Valinomycin

Valinomycin is a dodecadepsipeptide antibiotic, which is obtained from several Streptomyces strains. Valinomycin functions as a potassium-specific transporter and promotes the movement of K+ through lipid membranes. Excessive K+ efflux is an ionic mechanism underlying apoptosis.It can be used as uncoupling agent to induce depolarization[1-3].

Valinomycin(1-100µM;12-24 h) treated CHO cells underwent an apoptotic event due to potassium efflux[4]. Valinomycin (2 nM) induced energy-dependent mitochondrial swelling, cytochrome c release, cytosolic NADH/cytochrome c oxidation and apoptosis[5]. Neurite formation and membrane changes of mouse neuroblastoma cells induced by valinomycin(100 µM) ^[6].

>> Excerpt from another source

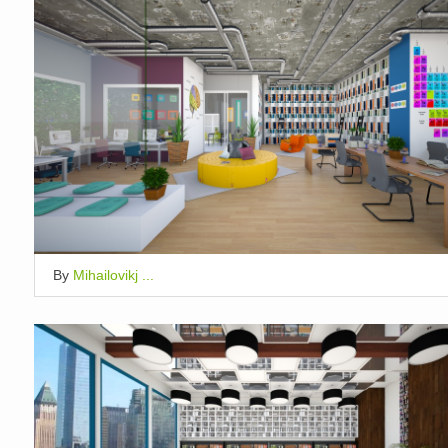
By
Mihailovikj ...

Incorporation of valinomycin into multilamellar liposomes composed of dimyristoyl phosphatidyl choline:cholesterol:phosphatidyl serine (10:4:1 M ratio) results in a profound reduction in toxicity with maintainence of antitumor efficacy in mice, the LD50 for liposome incorporated valinomycin (MVL-VM) is in excess of 50 mg/kg[7].

References:
[1]. Varma S, Sabo D, ,et,al. K+/Na+ selectivity in K channels and valinomycin: over-coordination versus cavity-size constraints. J Mol Biol. 2008 Feb 8;376(1):13-22. doi: 10.1016/j.jmb.2007.11.059. Epub 2007 Nov 28. PMID: 18155244; PMCID: PMC2390915.
[2]. Daniele RP, Holian SK. A potassium ionophore (valinomycin) inhibits lymphocyte proliferation by its effects on the cell membrane. Proc Natl Acad Sci U S A. 1976 Oct;73(10):3599-602. doi: 10.1073/pnas.73.10.3599. PMID: 1068473; PMCID: PMC431165.
[3]. Berezin SK. Valinomycin as a Classical Anionophore: Mechanism and Ion Selectivity. J Membr Biol. 2015 Aug;248(4):713-26. doi: 10.1007/s00232-015-9784-y. Epub 2015 Mar 4. PMID: 25736817.
[4]. Abdalah R, Wei L, ,et,al. Valinomycin-induced apoptosis in Chinese hamster ovary cells. Neurosci Lett. 2006 Sep 11;405(1-2):68-73. doi: 10.1016/j.neulet.2006.06.055. Epub 2006 Jul 20. PMID: 16857314.
[5]. Lofrumento DD, La Piana G, ,et,al. Valinomycin induced energy-dependent mitochondrial swelling, cytochrome c release, cytosolic NADH/cytochrome c oxidation and apoptosis. Apoptosis. 2011 Oct;16(10):1004-13. doi: 10.1007/s10495-011-0628-7. PMID: 21739274.
[6]. Koike T. Neurite formation and membrane changes of mouse neurobalstoma cells induced by valinomycin. Biochim Biophys Acta. 1978 Jun 2;509(3):429-39. doi: 10.1016/0005-2736(78)90237-7. PMID: 656419.
[7]. Daoud SS, Juliano RL. Reduced toxicity and enhanced antitumor effects in mice of the ionophoric drug valinomycin when incorporated in liposomes. Cancer Res. 1986 Nov;46(11):5518-23. PMID: 3756900.

缬霉素Valinomycin是一种十二肽抗生素,从几种链霉菌菌株中获得。Valinomycin作为钾特异性转运体,促进钾离子通过脂质膜的运动。过量的K+外排是细胞凋亡的离子机制。它可以作为解偶联剂来诱导去极化[1-3]。

Valinomycin (1-100µM;12-24 h)处理的CHO细胞由于钾外排而发生凋亡事件[4]。Valinomycin (2 nM)诱导能量依赖性线粒体肿胀、细胞色素C释放、胞浆NADH/细胞色素c氧化和细胞凋亡[5]。Valinomycin (100 µM)诱导小鼠神经母细胞瘤细胞的神经突形成和膜的改变[6]。

将Valinomycin掺入由二肉豆醇磷脂酰胆碱:胆固醇:磷脂酰丝氨酸(10:4:1)组成的多层脂质体中,可显著降低小鼠的毒性并保持抗肿瘤功效,掺入缬霉素脂质体的LD50超过50 mg/kg[7]。